The bubble machine at work near you

By Ira Sharkansky

Ira Sharkansky

JERUSALEM — There are both big and little issues in politics, and they compete to determine what we think and how we vote.

The big things get the headlines: war, hopes of peace, economic crises, large scale migration, natural disasters, major projects that cost a great deal and promise huge benefits, and personal tragedies boosted by the media so they touch our feelings.

The little things are what impact directly on us, family, and friends. To be politically relevant, they must be larger than what are purely personal, and somehow reflect the touch (or the absence of touch) coming from government.

It’s convenient to employ the notion of bubbles to think about these little things.

We all live in one bubble or another. Most live in several bubbles. One may reflect the traits of our neighborhood, and by implication our social class. Another may reflect our occupation. Yet another our ethnicity, gender, or religion, assuming they are important to us.

There’s also a bubble defined by nationality and a country’s borders.

And bubbles set around people who share ideologies, even if they are different on social or economic traits.

The significance of all these bubbles is what sets people off from one another (us as opposed to them), and gives us distinct interests.

The idea of the bubble came to me from reading notes from there and here, mostly from people who didn’t agree with me.

Several come from Americans who live well, and can’t understand reports about their country’s dismal social indicators, below all other western democracies on indicators of health, equality, and violence. Others come from Jews who are somewhere on the right of scales measuring religiosity or nationalism (often the same for Jews, who belong to a people as well as a religion).

Upscale Americans who write to me cannot accept the reality of their country’s overall traits or feel they are unimportant. They live well, and have decent health insurance. Some express an image of Europe that seems unchanged from the 1950s, i.e., much less attractive than the US, with too much government regulation, high taxes, and limited personal opportunities.

Some of the people in this bubble emphasize that there is little crime in their community, and that they travel safely to visit friends and family members who also live well and safely. They appear not be bothered by statistics showing their roads to be more dangerous than in other western democracies, and places not to far from theirs which are dangerous, and must be avoided on their journeys.

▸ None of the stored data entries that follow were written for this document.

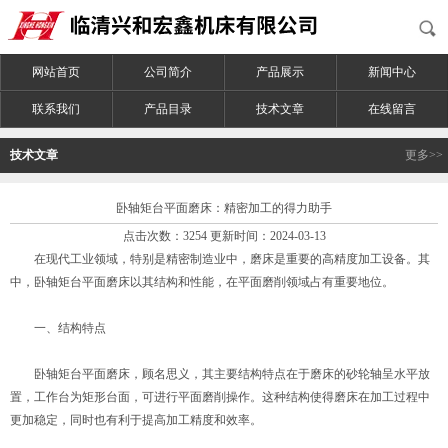
网站首页
公司简介
产品展示
新闻中心
联系我们
产品目录
技术文章
在线留言
技术文章
更多>>
卧轴矩台平面磨床：精密加工的得力助手
点击次数：3254 更新时间：2024-03-13
在现代工业领域，特别是精密制造业中，磨床是重要的高精度加工设备。其
中，卧轴矩台平面磨床以其结构和性能，在平面磨削领域占有重要地位。
一、结构特点
卧轴矩台平面磨床，顾名思义，其主要结构特点在于磨床的砂轮轴呈水平放
置，工作台为矩形台面，可进行平面磨削操作。这种结构使得磨床在加工过程中
更加稳定，同时也有利于提高加工精度和效率。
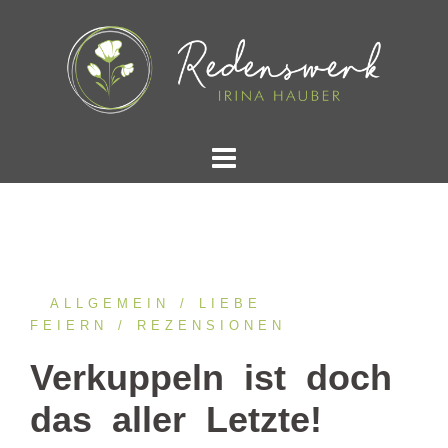
Springe
zum
Inhalt
ALLGEMEIN
LIEBE
FEIERN
REZENSIONEN
Verkuppeln ist doch
das aller Letzte!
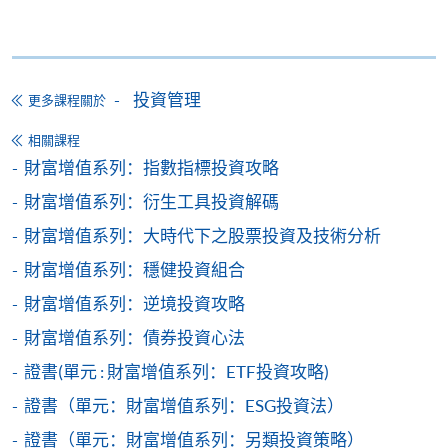
報讀新課程
上課詳情
填寫網上報名表格
投資管理
更多課程關於
申請人可按該課程網頁的右上角的
Tentative timetable is subject to change and the
相關課程
圖示進入網上服務網頁，然
course commencement is subject to
財富增值系列：指數指標投資攻略
sufficient enrollment
後按照指示填妥網上報名表格。
財富增值系列：衍生工具投資解碼
臨時時間表的開課時間會因收生情況而可能作出更
某些課程須甄選入學，並要求申請人上載課程網頁
財富增值系列：大時代下之股票投資及技術分析
改。
中指定所須文件(如學歷證明)。系統只支援doc,
Class schedule will be given out upon receipt of
財富增值系列：穩健投資組合
docx, jpg 和pdf格式之附件。
enrolment/payment; one week prior to course
財富增值系列：逆境投資攻略
commencement
財富增值系列：債券投資心法
繳交所需費用
時間表會在付款後，及開課前一星期派發給學員。
證書(單元 : 財富增值系列：ETF投資攻略)
In case of cancel class, course fee will be refunded or
申請人可使用以下方式繳交報名費或課程費用:
證書（單元：財富增值系列：ESG投資法）
transferred to next available intake
若課程取消，課程費用將被退還或轉移到下一個學
繳費靈網上服務
- 申請人須先開立繳費靈戶口及設
證書（單元：財富增值系列：另類投資策略）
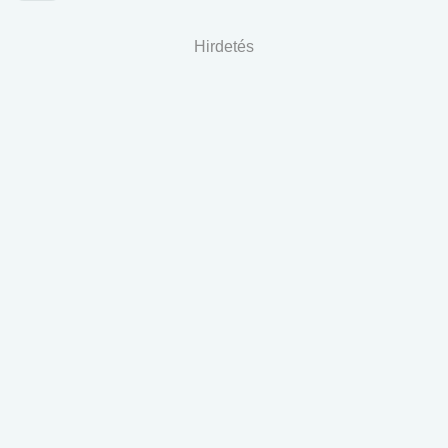
Hirdetés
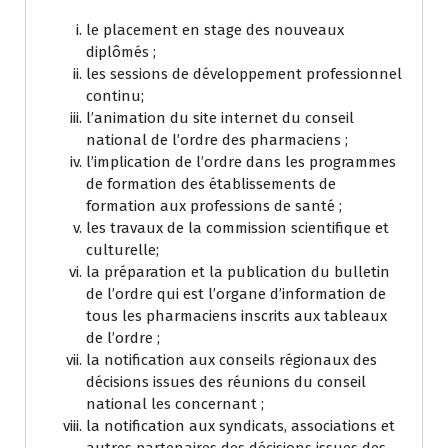
le placement en stage des nouveaux
diplômés ;
les sessions de développement professionnel
continu;
l’animation du site internet du conseil
national de l’ordre des pharmaciens ;
l’implication de l’ordre dans les programmes
de formation des établissements de
formation aux professions de santé ;
les travaux de la commission scientifique et
culturelle;
la préparation et la publication du bulletin
de l’ordre qui est l’organe d’information de
tous les pharmaciens inscrits aux tableaux
de l’ordre ;
la notification aux conseils régionaux des
décisions issues des réunions du conseil
national les concernant ;
la notification aux syndicats, associations et
autres partenaires des décisions issues des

Israel is its own bubble, which includes other bubbles within it. What we can call sectorial bubbles are defined by ethnicity (Jew or Arab), religiosity, and degree of nationalism (applicable to both Arabs and Jews, and capable of producing political extremism).

Individuals may live and think most of the time in certain bubbles, but cross into others when provoked by events that are meaningful to them.

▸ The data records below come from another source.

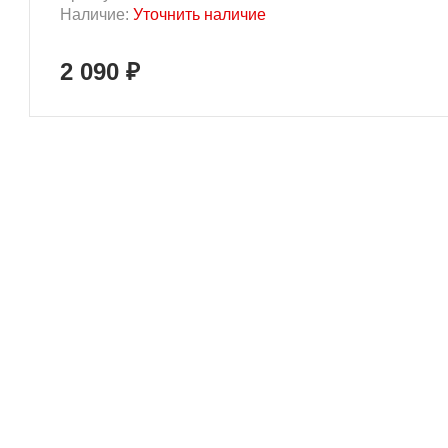
Наличие:
Уточнить наличие
2 090 ₽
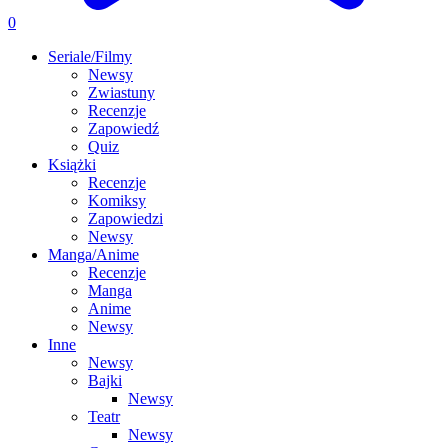
0
Seriale/Filmy
Newsy
Zwiastuny
Recenzje
Zapowiedź
Quiz
Książki
Recenzje
Komiksy
Zapowiedzi
Newsy
Manga/Anime
Recenzje
Manga
Anime
Newsy
Inne
Newsy
Bajki
Newsy
Teatr
Newsy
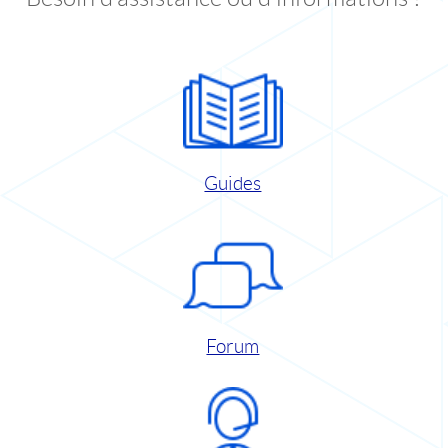
Guides
Forum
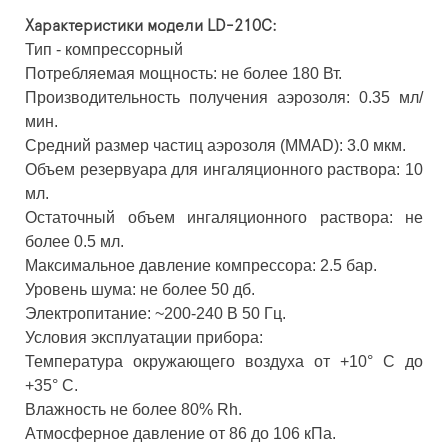
Характеристики модели LD-210C:
Тип - компрессорный
Потребляемая мощность: не более 180 Вт.
Производительность получения аэрозоля: 0.35 мл/
мин.
Средний размер частиц аэрозоля (ММАD): 3.0 мкм.
Объем резервуара для ингаляционного раствора: 10
мл.
Остаточный объем ингаляционного раствора: не
более 0.5 мл.
Максимальное давление компрессора: 2.5 бар.
Уровень шума: не более 50 дб.
Электропитание: ~200-240 В 50 Гц.
Условия эксплуатации прибора:
Температура окружающего воздуха от +10° C до
+35° C.
Влажность не более 80% Rh.
Атмосферное давление от 86 до 106 кПа.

The issue of cross pressures is relevant. Israeli Jews can be led by their ideology to ridicule the style of Donald Trump, but also to applaud his changing the American posture away from the Muslim-friendly extremism of Barack Obama and what seemed to be promised by Hillary Clinton.

One big question is whether reasonable professionals will lead Trump to do good, or if the campaigner by tweets will direct the world’s most powerful country to disaster.

It’s the mix of bubbles surrounding us that determine what we’re likely to think and how we’ll vote.

Not a few individuals act in ways that are legitimate, but different from prevailing patterns for their bubble partners. Some years ago, British political scientists wrote about working class Tories. American equivalents are Black or Jewish Republicans.

There are other anomalies. It’s not possible to buy bread in the Jewish neighborhoods of Jerusalem during Passover. A reporter saw an Arab eating matzoh, and asked why. “The Jews are buying all the bread in our shops.”

Where bubbles get in the way is when people in them don’t know what’s outside.

There are Israeli Jews who can’t understand people who don’t agree that God gave all that the Bible describes as the Promised Land to the Jews. Not the least of the problems are three different definitions of the Promised Land. Apparently, the Torah did not all come from God, but from different composers who weren’t good editors of what others wrote.

Then there are Americans living the good life, who feel no awareness or responsibility for people living on the other side of whatever boundaries they carry around in their heads. Some of those Americans think their taxes–close to the lowest among developed countries–are too high, and are tired of their country exercising its power in international affairs. Isolationism has its attractions, whether expressed as keeping one’s army at home, or not venturing into neighborhoods more than a few blocks from one’s own.

At times those people are more than a statistical curiosity. A troubling example are coddled Americans who think Donald Trump is the best thing since John Adams.

They have every right to adhere to hoary American slogans, such as “Don’t tread on me,” However, not only do they qualify as so far from the norm as to be peculiar among the civilized, but the President they admire is also so far from the norm as to be dangerous with respect to international practices that have worked–imperfectly, but reasonably well–since 1945..

Or maybe he’ll be better than his tweets. Given what he did in Syria, but taking into account worries about impulsivity and how it may play out with respect to North Korea, we owe him at least this: ????